In the material, change "UTI" to "UCI" in the lines from the one with "Sanitaria Argentino comunicó que 18 personas" to the one with "- Pacientes Covid en UTI: 1". Give back only those lines, with nothing else altered.

•••

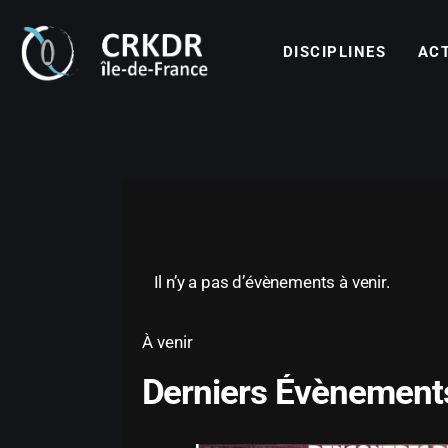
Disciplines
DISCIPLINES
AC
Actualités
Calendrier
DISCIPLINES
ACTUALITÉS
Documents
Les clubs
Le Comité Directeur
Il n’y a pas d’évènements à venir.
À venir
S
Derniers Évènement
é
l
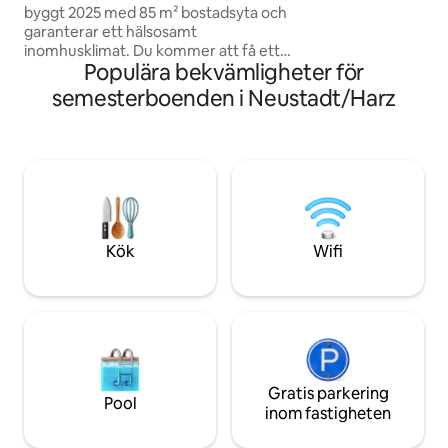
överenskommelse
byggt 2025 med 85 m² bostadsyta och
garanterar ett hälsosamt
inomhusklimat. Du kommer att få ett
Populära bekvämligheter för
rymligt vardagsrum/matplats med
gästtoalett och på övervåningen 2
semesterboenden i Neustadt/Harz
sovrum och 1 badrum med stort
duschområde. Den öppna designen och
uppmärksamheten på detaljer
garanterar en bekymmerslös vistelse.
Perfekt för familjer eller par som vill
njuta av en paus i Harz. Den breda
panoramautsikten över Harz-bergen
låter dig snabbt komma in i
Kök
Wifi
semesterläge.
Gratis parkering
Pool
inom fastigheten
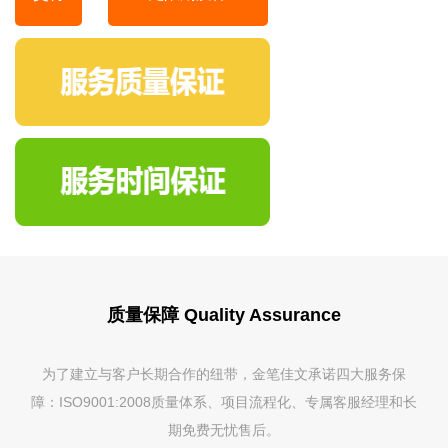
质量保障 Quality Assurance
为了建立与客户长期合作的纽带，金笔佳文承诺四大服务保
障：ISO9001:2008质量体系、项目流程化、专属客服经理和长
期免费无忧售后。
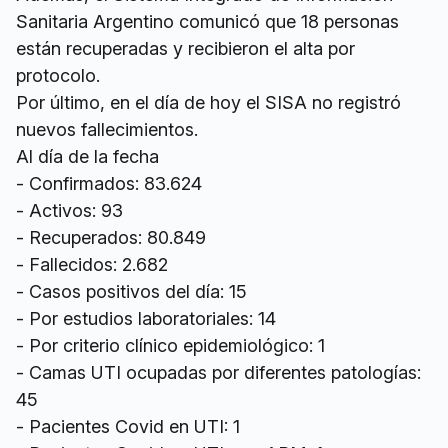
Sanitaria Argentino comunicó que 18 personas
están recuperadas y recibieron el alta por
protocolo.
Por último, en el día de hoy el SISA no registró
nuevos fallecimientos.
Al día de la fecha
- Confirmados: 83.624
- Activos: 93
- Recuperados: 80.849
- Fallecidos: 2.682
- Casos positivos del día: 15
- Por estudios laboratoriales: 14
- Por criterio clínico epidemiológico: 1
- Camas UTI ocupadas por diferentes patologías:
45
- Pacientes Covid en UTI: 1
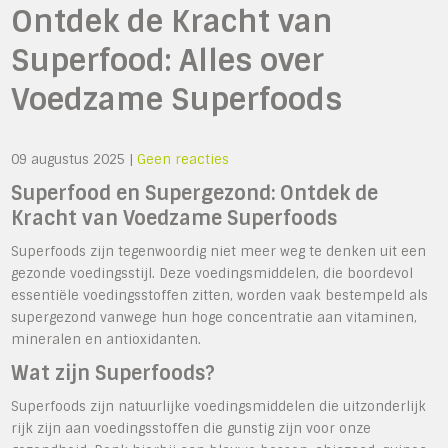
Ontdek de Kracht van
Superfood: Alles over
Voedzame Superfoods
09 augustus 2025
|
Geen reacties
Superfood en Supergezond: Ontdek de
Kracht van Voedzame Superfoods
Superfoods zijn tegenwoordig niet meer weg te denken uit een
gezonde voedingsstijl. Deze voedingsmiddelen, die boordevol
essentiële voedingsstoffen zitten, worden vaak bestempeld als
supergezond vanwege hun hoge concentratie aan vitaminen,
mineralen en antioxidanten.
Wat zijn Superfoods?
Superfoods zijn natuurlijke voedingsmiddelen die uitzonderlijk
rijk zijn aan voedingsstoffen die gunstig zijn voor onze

•••

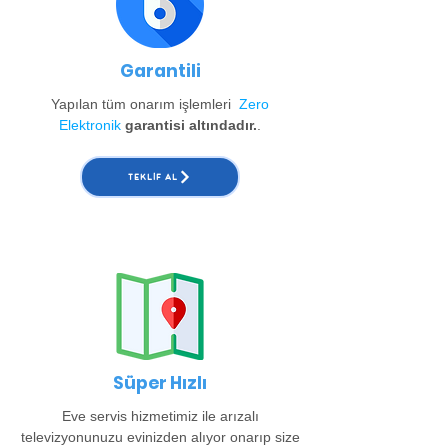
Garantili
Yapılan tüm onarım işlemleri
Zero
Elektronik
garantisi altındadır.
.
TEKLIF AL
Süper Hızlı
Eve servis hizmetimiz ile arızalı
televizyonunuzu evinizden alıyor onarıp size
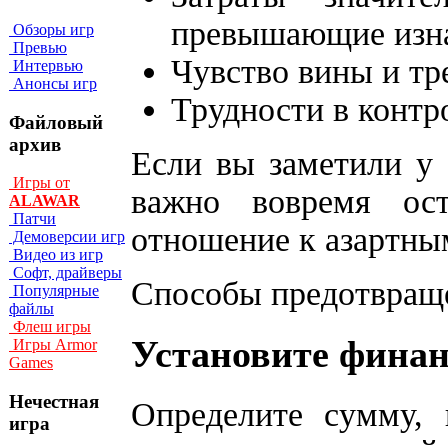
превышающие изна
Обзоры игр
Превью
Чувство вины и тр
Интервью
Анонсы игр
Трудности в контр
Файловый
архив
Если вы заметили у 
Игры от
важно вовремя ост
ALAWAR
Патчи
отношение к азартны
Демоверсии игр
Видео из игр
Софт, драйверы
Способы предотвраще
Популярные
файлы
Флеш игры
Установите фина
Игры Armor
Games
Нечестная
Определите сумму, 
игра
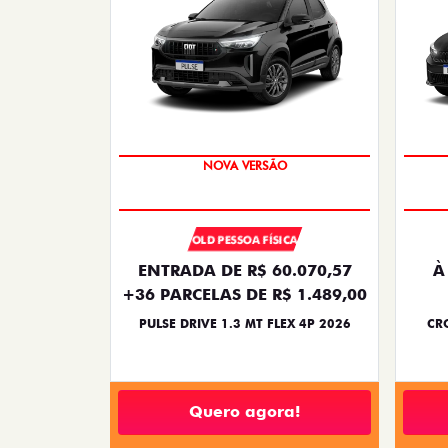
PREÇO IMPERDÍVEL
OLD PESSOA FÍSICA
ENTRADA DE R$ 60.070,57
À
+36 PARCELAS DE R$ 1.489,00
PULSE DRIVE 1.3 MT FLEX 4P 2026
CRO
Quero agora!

•••

■ RESULT OF THE TASK
Sanitaria Argentino comunicó que 18 personas
están recuperadas y recibieron el alta por
protocolo.
Por último, en el día de hoy el SISA no registró
nuevos fallecimientos.
Al día de la fecha
- Confirmados: 83.624
- Activos: 93
- Recuperados: 80.849
- Fallecidos: 2.682
- Casos positivos del día: 15
- Por estudios laboratoriales: 14
- Por criterio clínico epidemiológico: 1
- Camas UCI ocupadas por diferentes patologías:
45
- Pacientes Covid en UCI: 1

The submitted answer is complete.